2. L’art comme signal. Un autre élément est moins lié à une technique ou un style particuliers qu’à une situation. En osant quitter les musées pour investir l’espace public, au risque d’être détérioré ou de passer inaperçu, l’art actuel devient un signal. Il vient rompre l’ordonnancement du quotidien. Quand Pignon-Ernest colle, de nuit, ses sérigraphies dans les quartiers sordides de Naples, dans les ghettos noirs d’Afrique du Sud ou dans les docks délabrés des ports européens, il accomplit un geste prophétique.

3. La nature recréée. On a déjà eu l’occasion de parler du Land Art, qui est un art avec la nature comme seul matière et qui se fait au milieu d’elle. Cette forme d’art, particulièrement développée dans les pays anglo-saxons, fait de la fragilité de la nature (des feuilles mortes, des gouttes d’eau, des cristaux de glace ou de neige) le signe d’un monde autre. Parfois, l’intervention humaine se résume en un agencement ou une mise en évidence d’éléments de la nature qui sont tous déjà là. Il y a donc une véritable humilité du geste artistique, puisque la présence humaine est réduite à l’extrême. Nils-Udo, Richard Long ou Andy Goldsworthy mettent ainsi en évidence une nature éphémère et unique - aujourd’hui menacée par le pillage économique ou touristique de ce qui nous a été donné. Ils ouvrent notre vision objective ou utilitariste à une vision différente. Ne nous apprennent-ils à regarder le monde d’une manière non captatrice, (comme le dénonce Romains 1, 19-21), mais épiphanique ? Avec eux, la nature redevient non seulement création, mais nouvelle création.

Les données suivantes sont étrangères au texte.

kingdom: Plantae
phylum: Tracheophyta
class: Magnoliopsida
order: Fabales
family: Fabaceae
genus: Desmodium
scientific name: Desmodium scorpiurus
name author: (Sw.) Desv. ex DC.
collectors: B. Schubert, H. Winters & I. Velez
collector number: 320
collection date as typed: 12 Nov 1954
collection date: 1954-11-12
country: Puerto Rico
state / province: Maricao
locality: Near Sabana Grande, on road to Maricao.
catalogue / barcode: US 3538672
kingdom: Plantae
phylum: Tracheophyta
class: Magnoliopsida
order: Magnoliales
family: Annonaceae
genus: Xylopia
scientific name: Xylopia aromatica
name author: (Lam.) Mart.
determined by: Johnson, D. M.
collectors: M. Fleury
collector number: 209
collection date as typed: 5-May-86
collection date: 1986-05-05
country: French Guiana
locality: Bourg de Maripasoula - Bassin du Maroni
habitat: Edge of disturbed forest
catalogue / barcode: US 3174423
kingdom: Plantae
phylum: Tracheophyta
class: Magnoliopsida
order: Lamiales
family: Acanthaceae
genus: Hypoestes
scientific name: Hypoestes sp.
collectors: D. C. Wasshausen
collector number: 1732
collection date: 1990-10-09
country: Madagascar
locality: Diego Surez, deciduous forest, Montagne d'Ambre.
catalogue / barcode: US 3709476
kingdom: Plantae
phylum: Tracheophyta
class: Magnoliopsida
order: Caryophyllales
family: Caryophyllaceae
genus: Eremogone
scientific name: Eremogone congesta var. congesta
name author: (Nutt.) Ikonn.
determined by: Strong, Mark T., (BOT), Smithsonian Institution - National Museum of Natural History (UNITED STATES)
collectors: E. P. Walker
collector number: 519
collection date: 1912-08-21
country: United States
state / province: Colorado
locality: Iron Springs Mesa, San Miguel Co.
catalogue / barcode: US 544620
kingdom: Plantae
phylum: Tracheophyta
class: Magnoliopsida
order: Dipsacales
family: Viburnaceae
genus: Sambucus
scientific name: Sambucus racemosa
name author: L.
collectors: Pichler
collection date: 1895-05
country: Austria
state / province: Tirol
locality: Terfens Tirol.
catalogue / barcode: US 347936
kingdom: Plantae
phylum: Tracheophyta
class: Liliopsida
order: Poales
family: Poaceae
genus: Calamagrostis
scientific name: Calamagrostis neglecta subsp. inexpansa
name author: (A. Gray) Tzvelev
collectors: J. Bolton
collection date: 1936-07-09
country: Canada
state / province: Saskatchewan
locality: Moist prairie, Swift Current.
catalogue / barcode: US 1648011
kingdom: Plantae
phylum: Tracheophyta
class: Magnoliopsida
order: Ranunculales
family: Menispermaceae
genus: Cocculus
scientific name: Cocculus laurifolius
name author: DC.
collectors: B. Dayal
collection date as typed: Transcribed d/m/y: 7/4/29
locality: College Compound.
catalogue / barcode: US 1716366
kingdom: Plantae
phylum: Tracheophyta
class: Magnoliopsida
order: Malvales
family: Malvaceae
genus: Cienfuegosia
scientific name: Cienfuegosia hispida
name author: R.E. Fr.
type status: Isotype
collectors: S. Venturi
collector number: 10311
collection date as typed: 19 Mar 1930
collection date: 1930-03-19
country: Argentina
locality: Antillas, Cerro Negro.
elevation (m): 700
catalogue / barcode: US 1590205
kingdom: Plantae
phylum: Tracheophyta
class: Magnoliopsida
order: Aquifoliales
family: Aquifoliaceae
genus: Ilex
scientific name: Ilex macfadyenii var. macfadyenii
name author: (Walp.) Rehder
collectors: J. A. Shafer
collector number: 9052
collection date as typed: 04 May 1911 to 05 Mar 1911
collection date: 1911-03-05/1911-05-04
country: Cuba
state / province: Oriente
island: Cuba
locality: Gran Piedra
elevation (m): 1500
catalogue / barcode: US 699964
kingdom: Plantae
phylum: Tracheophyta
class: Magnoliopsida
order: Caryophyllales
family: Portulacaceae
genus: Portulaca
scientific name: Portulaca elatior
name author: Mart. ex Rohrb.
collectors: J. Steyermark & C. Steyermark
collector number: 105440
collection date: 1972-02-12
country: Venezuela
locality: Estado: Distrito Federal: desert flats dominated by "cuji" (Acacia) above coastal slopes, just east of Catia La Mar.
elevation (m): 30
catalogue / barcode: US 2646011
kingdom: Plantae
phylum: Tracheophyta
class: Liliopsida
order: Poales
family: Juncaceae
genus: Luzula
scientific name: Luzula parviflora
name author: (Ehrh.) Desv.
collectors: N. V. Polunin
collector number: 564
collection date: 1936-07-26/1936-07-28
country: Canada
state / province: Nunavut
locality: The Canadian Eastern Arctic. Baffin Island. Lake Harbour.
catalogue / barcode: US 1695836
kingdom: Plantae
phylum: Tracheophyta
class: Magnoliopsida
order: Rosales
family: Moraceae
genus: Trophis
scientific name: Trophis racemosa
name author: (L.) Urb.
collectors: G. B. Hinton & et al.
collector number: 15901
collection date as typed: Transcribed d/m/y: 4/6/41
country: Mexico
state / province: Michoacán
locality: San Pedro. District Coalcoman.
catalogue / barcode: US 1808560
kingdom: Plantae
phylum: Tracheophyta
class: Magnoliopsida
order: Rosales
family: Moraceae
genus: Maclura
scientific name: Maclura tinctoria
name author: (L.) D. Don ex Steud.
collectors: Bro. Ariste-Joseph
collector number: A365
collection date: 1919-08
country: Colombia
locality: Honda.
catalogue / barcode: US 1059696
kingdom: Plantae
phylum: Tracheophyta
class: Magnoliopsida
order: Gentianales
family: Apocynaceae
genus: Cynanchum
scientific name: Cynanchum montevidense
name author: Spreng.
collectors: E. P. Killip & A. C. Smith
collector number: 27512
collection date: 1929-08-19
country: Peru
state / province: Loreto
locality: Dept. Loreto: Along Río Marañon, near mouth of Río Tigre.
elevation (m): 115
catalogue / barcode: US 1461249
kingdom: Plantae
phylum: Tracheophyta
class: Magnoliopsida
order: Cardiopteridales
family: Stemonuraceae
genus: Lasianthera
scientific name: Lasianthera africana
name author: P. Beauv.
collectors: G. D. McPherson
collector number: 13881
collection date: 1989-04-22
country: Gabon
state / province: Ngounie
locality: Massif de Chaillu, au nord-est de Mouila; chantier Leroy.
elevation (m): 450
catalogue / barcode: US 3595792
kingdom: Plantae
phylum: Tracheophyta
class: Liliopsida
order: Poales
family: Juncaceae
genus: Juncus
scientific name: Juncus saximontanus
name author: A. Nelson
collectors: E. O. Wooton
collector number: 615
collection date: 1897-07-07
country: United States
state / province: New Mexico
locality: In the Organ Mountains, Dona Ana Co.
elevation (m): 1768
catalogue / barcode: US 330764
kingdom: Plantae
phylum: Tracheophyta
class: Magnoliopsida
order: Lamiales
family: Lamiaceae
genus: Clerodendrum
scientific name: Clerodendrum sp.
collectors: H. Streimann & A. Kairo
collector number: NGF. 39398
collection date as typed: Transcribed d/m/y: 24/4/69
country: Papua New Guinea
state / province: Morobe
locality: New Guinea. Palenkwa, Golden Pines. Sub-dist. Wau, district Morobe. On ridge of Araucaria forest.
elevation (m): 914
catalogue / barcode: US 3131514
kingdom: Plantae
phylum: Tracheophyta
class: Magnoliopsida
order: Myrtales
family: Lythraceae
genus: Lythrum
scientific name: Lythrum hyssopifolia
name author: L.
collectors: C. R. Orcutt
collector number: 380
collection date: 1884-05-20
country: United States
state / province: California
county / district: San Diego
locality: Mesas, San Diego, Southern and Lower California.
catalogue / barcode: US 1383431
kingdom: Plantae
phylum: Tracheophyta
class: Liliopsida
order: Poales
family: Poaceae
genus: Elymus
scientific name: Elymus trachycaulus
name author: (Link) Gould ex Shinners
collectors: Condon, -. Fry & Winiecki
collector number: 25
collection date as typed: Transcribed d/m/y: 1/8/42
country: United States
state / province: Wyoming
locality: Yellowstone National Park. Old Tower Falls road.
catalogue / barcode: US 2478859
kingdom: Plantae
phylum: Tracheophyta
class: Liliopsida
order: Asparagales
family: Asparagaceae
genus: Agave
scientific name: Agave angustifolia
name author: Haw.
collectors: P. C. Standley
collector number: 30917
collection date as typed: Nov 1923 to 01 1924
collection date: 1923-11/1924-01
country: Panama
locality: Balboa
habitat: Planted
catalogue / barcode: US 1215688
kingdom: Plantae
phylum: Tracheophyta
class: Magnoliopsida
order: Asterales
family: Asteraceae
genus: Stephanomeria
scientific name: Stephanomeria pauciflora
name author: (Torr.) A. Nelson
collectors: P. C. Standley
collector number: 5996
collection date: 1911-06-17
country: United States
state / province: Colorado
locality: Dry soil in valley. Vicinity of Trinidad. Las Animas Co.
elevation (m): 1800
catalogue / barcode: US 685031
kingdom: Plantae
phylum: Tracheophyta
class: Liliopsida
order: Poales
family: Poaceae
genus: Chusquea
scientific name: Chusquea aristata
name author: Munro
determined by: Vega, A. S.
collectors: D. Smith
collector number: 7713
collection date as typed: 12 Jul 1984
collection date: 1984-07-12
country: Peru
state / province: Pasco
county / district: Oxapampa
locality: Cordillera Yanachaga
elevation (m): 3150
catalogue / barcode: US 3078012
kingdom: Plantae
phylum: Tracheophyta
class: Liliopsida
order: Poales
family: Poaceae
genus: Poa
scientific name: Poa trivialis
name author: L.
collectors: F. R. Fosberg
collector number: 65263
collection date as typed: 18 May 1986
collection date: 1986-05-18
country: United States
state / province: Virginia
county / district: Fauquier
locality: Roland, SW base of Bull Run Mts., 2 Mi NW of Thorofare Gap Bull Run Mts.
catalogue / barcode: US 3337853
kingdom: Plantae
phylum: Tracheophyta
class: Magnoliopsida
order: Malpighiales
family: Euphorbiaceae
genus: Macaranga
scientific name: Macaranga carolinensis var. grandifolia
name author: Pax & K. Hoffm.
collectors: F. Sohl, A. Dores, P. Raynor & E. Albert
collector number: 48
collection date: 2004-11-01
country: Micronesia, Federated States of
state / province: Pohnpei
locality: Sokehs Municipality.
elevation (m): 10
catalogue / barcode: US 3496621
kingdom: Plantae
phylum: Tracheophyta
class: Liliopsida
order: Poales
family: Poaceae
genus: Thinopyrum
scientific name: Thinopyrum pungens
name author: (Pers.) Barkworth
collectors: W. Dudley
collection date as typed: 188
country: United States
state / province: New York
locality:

4. Etincelles d’éternité. Il s’agit, là encore, d’une donnée relevant de l’expérience esthétique plus que de la réalisation de l’oeuvre. C’est ici l’occasion d’ajouter un élément important constitutif de l’art actuel : il implique le spectateur (ou regardeur) dans l’œuvre elle-même, de différentes manières : en le forçant à chercher le sens de l’œuvre qui n’est pas immédiatement donné ; en l’agressant ou le dérangeant dans la vision objective ou utilitaire qu’il a du monde ; parfois, dans les œuvres les plus novatrices (appelées "installations" ou "performances"), en l’impliquant dans l’œuvre elle-même, dont il devient l’un des acteurs. On ne peut donc plus parler du sens de l’art sans prendre en compte l’émotion esthétique, l’effet qu’il produit dans le face-à-face. Il suffit de faire appel à notre propre expérience esthétique, forcément très personnelle. Qui n’a pas ressenti un jour, face à une œuvre, comme un moment d’éternité ? Qui n’a pas vécu cet arrêt du temps, cette concentration intense sur un lieu, un objet, un mot, une forme de langage ? Si l’on transpose sur le plan religieux cette expérience, elle ne peut qu’être spirituelle. Est-ce alors un hasard si Bible propose une expérience analogue : pour parler du monde radieux à venir elle donne à voir des signes et des visions.

D’autres aspects caractéristiques de l’art d’aujourd’hui seraient à expliciter. Certains restent incompréhensibles ou même éthiquement problématiques. Mais cet art reste un laboratoire extrêmement riche d’expériences humaines et de production de signes. Malgré leurs différences, l’expérience de l’art d’aujourd’hui et l’expérience de la foi ne seraient pas éloignées l’une de l’autre et peuvent en tous cas entrer en dialogue.